`float` — C++ Keyword

`float` — C++ Keyword

The float keyword in C++: a single-precision IEEE 754 floating-point type.

How to use this reference page

Use reference pages to confirm names, categories, nearby facilities, and the constraints that matter before writing or reviewing code.

  • Scan the top of the page first to identify the primary types, functions, or algorithm families involved.
  • Use the nearby-page links when your question is really about a companion header, related algorithm family, or broader subsystem.
  • Validate tricky behavior with a small compileable example before relying on memory for details like invalidation, ordering, allocation, or lifetime rules.

float

A single-precision floating-point type.
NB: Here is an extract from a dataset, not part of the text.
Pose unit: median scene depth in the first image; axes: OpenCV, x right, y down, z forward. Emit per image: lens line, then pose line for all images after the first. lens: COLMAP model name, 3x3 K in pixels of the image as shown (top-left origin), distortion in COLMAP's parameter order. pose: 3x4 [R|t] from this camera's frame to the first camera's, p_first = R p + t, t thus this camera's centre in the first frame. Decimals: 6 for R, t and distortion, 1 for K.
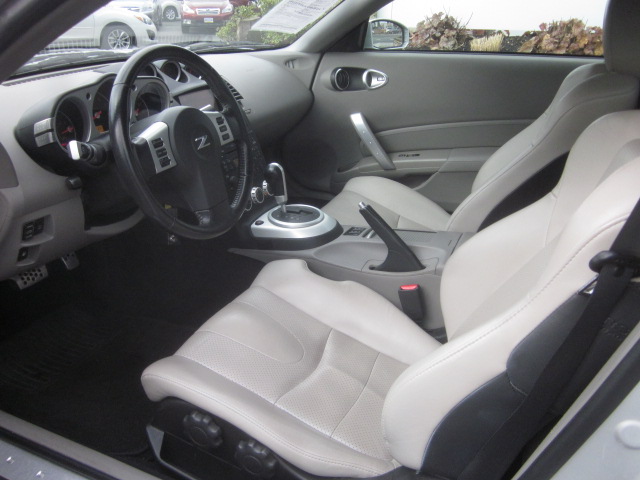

On all modern platforms this is a 32-bit IEEE 754 binary32 value, providing approximately 7 significant decimal digits.

Syntax

float f;
float f = 3.14f;    // 'f' suffix required for float literals

Example

#include <print>
#include <cmath>
#include <cfloat>

int main() {
    float pi = 3.14159265f;
    float r  = 5.0f;

    std::println("{:.4f}", pi * r * r);   // ~78.5398

    // Precision limitation
    float x = 0.1f + 0.2f;
    std::println("{:.10f}", x);           // not exactly 0.3

    std::println("FLT_MAX: {:.2e}", FLT_MAX);  // ~3.40e+38
    std::println("FLT_EPSILON: {}", FLT_EPSILON);
}

Notes

Example in practice

int main() {
    // Pick one facility from this reference page.
    // Write the smallest program that exercises its main precondition,
    // complexity rule, or lifetime constraint before scaling up.